Exercise aim
Reproduce the following lines exactly as they appear, changing nothing.

— Start Extracted entries —

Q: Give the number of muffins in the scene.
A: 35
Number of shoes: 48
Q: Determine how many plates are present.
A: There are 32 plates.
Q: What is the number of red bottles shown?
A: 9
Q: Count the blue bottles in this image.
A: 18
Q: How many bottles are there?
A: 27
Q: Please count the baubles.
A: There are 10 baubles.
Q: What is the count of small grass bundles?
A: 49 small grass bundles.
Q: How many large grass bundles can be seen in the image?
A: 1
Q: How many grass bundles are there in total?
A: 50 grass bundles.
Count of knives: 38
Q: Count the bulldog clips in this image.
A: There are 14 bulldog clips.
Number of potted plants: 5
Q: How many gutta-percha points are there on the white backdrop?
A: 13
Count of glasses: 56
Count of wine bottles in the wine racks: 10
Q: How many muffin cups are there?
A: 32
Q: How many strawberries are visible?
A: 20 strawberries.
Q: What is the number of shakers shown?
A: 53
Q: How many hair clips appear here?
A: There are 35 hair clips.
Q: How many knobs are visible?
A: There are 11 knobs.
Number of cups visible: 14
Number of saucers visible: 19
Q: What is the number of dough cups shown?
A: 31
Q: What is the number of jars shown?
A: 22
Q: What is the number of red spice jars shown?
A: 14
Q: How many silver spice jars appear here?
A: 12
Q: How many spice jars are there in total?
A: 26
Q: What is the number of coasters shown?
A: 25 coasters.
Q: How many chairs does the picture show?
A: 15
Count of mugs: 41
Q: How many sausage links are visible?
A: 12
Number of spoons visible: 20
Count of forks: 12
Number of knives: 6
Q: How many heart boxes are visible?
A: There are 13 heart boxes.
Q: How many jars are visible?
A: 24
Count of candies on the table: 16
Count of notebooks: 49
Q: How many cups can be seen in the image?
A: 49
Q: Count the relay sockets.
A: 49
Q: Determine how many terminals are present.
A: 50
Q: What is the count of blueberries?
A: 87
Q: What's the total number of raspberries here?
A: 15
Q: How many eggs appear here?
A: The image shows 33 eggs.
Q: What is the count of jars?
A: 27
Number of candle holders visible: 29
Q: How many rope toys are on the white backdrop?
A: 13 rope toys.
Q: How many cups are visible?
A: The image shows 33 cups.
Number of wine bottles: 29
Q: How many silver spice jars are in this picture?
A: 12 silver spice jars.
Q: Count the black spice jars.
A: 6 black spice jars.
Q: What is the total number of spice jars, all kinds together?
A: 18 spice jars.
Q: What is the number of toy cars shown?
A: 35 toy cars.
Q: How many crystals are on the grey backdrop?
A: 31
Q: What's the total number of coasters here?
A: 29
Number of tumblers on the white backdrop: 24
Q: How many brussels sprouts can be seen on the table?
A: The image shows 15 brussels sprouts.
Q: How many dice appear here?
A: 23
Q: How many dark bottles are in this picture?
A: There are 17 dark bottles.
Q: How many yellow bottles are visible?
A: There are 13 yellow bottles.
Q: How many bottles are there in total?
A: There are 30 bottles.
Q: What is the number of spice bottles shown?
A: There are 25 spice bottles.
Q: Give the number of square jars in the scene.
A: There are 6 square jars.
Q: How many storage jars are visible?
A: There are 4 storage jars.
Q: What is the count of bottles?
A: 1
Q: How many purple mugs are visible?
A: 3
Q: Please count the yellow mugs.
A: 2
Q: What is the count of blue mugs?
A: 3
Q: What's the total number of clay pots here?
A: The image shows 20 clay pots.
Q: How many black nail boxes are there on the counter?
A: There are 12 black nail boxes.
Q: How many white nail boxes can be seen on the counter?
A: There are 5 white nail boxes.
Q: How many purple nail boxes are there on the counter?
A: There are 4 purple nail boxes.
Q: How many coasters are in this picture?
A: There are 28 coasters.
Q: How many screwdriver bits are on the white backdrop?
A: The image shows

— End Extracted entries —

Response for this exercise
Q: Give the number of muffins in the scene.
A: 35
Number of shoes: 48
Q: Determine how many plates are present.
A: There are 32 plates.
Q: What is the number of red bottles shown?
A: 9
Q: Count the blue bottles in this image.
A: 18
Q: How many bottles are there?
A: 27
Q: Please count the baubles.
A: There are 10 baubles.
Q: What is the count of small grass bundles?
A: 49 small grass bundles.
Q: How many large grass bundles can be seen in the image?
A: 1
Q: How many grass bundles are there in total?
A: 50 grass bundles.
Count of knives: 38
Q: Count the bulldog clips in this image.
A: There are 14 bulldog clips.
Number of potted plants: 5
Q: How many gutta-percha points are there on the white backdrop?
A: 13
Count of glasses: 56
Count of wine bottles in the wine racks: 10
Q: How many muffin cups are there?
A: 32
Q: How many strawberries are visible?
A: 20 strawberries.
Q: What is the number of shakers shown?
A: 53
Q: How many hair clips appear here?
A: There are 35 hair clips.
Q: How many knobs are visible?
A: There are 11 knobs.
Number of cups visible: 14
Number of saucers visible: 19
Q: What is the number of dough cups shown?
A: 31
Q: What is the number of jars shown?
A: 22
Q: What is the number of red spice jars shown?
A: 14
Q: How many silver spice jars appear here?
A: 12
Q: How many spice jars are there in total?
A: 26
Q: What is the number of coasters shown?
A: 25 coasters.
Q: How many chairs does the picture show?
A: 15
Count of mugs: 41
Q: How many sausage links are visible?
A: 12
Number of spoons visible: 20
Count of forks: 12
Number of knives: 6
Q: How many heart boxes are visible?
A: There are 13 heart boxes.
Q: How many jars are visible?
A: 24
Count of candies on the table: 16
Count of notebooks: 49
Q: How many cups can be seen in the image?
A: 49
Q: Count the relay sockets.
A: 49
Q: Determine how many terminals are present.
A: 50
Q: What is the count of blueberries?
A: 87
Q: What's the total number of raspberries here?
A: 15
Q: How many eggs appear here?
A: The image shows 33 eggs.
Q: What is the count of jars?
A: 27
Number of candle holders visible: 29
Q: How many rope toys are on the white backdrop?
A: 13 rope toys.
Q: How many cups are visible?
A: The image shows 33 cups.
Number of wine bottles: 29
Q: How many silver spice jars are in this picture?
A: 12 silver spice jars.
Q: Count the black spice jars.
A: 6 black spice jars.
Q: What is the total number of spice jars, all kinds together?
A: 18 spice jars.
Q: What is the number of toy cars shown?
A: 35 toy cars.
Q: How many crystals are on the grey backdrop?
A: 31
Q: What's the total number of coasters here?
A: 29
Number of tumblers on the white backdrop: 24
Q: How many brussels sprouts can be seen on the table?
A: The image shows 15 brussels sprouts.
Q: How many dice appear here?
A: 23
Q: How many dark bottles are in this picture?
A: There are 17 dark bottles.
Q: How many yellow bottles are visible?
A: There are 13 yellow bottles.
Q: How many bottles are there in total?
A: There are 30 bottles.
Q: What is the number of spice bottles shown?
A: There are 25 spice bottles.
Q: Give the number of square jars in the scene.
A: There are 6 square jars.
Q: How many storage jars are visible?
A: There are 4 storage jars.
Q: What is the count of bottles?
A: 1
Q: How many purple mugs are visible?
A: 3
Q: Please count the yellow mugs.
A: 2
Q: What is the count of blue mugs?
A: 3
Q: What's the total number of clay pots here?
A: The image shows 20 clay pots.
Q: How many black nail boxes are there on the counter?
A: There are 12 black nail boxes.
Q: How many white nail boxes can be seen on the counter?
A: There are 5 white nail boxes.
Q: How many purple nail boxes are there on the counter?
A: There are 4 purple nail boxes.
Q: How many coasters are in this picture?
A: There are 28 coasters.
Q: How many screwdriver bits are on the white backdrop?
A: The image shows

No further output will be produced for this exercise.